A história da pandemia ainda está sendo escrita, mas nela já estão garantidos os lugares honrosos de Sarah Gilbert, a chefe da equipe que desenvolveu a vacina de Oxford; Katalin Karikó, a cientista húngara que passou a vida pesquisando o uso terapêutico de moléculas do código genético, o método utilizado nas vacinas da Pfizer e da Moderna; e Kate Bingham, a especialista em novos remédios que coordenou a bem-sucedida campanha de vacinação no Reino Unido. Nenhuma delas, obviamente, se faz de vítima ou acha que merece mérito especial por ser mulher, embora a condição feminina tenha seu peso.
Kate Bingham, por exemplo, formada em bioquímica por Oxford e com mestrado em administração por Harvard, ficou em dúvida se era suficientemente qualificada quando o primeiro-ministro Boris Johnson a convocou para chefiar a Força-Tarefa da Vacina. Foi convencida pela filha. Especialista em apostas de risco no campo farmacêutico, ela levou a experiência no setor privado para dinamizar uma tarefa que nunca tinha sido feita antes — e que muitos, em perfeita boa-fé, julgavam ser impossível. Jamais uma vacina tinha sido desenvolvida em menos do que vários anos. Bingham assumiu o cargo — sem remuneração — no começo de abril e em 8 de dezembro a primeira pessoa a receber num país ocidental uma vacina contra a Covid-19, fora dos testes com voluntários, foi imunizada com uma dose da Pfizer-BioNTech.
“Cultura e biologia são invocadas como motivos que seguram uma equiparação total entre os gêneros”
O empreendimento conjunto da farmacêutica americana e do arrojado laboratório alemão tinha sido propelido por Katalin Karikó, depois de uma vida inteira de perda de verbas e portas fechadas porque o desenvolvimento de remédios com base no RNA mensageiro não chegava a lugar nenhum. “Quando eu sou derrubada, sei como levantar”, disse ela sobre os percalços na pesquisa da tecnologia genética sempre tão promissora na teoria e tão frustrante na prática. Quando a onda maligna da pandemia se ergueu, a bioquímica húngara baseada nos Estados Unidos estava no lugar certo: a vice-presidência da BioNTech, o laboratório alemão fundado por um casal de origem turca. Filha de um açougueiro, Katalin Kalikó deixou a Hungria poucos anos antes do fim do comunismo, levando o dinheiro da venda de seus bens dentro de um urso de pelúcia da filha — futura medalha olímpica de ouro no remo. Os mais entusiastas falam num Nobel de Química para ela e o pesquisador Drew Weissman pela descoberta da intervenção num nucleosídeo do RNAm que abriu caminho ao seu uso medicinal.
A vacina desenvolvida em Oxford pela pesquisadora Sarah Gilbert e equipe já era a mais adiantada do mundo quando explodiu a pandemia, só precisou ser adaptada para o novo coronavírus. “Só”, evidentemente, é uma figura de linguagem.

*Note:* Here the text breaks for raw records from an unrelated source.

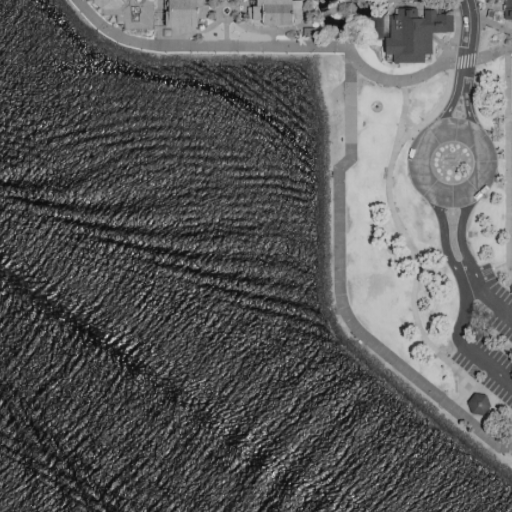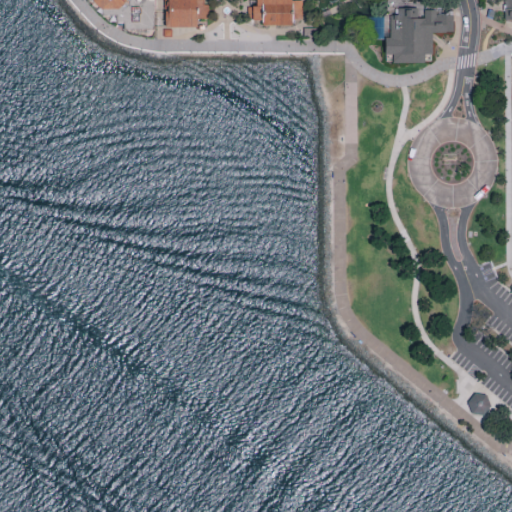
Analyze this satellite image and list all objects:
road: (217, 2)
building: (106, 3)
road: (308, 3)
road: (350, 3)
road: (239, 4)
road: (440, 4)
building: (511, 4)
building: (511, 5)
road: (341, 9)
fountain: (227, 11)
building: (275, 11)
building: (185, 12)
building: (278, 12)
building: (132, 13)
building: (187, 14)
road: (309, 14)
road: (327, 14)
road: (231, 18)
road: (481, 27)
road: (275, 33)
building: (415, 33)
road: (455, 33)
building: (412, 34)
road: (184, 37)
road: (274, 41)
road: (468, 41)
road: (294, 49)
road: (448, 111)
road: (435, 113)
road: (471, 120)
road: (447, 197)
road: (460, 226)
park: (427, 237)
road: (451, 265)
road: (339, 294)
parking lot: (490, 344)
road: (503, 360)
road: (464, 400)
building: (479, 402)
building: (478, 406)
road: (505, 412)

Mulheres em profissões STEM (sigla de ciências, tecnologia, engenharia e matemática) são 35% da força de trabalho total no Reino Unido, uma proporção relativamente estável nos últimos anos. Cultura e biologia são permanentemente invocadas como motivos que seguram uma equiparação total e continuarão a ser discutidos ainda por muito tempo — no caso de Sarah Gilbert, seu marido precisou parar de trabalhar quando ela teve trigêmeos. Uma certeza: o mundo da ciência ficou melhor com a contribuição dessas três mulheres.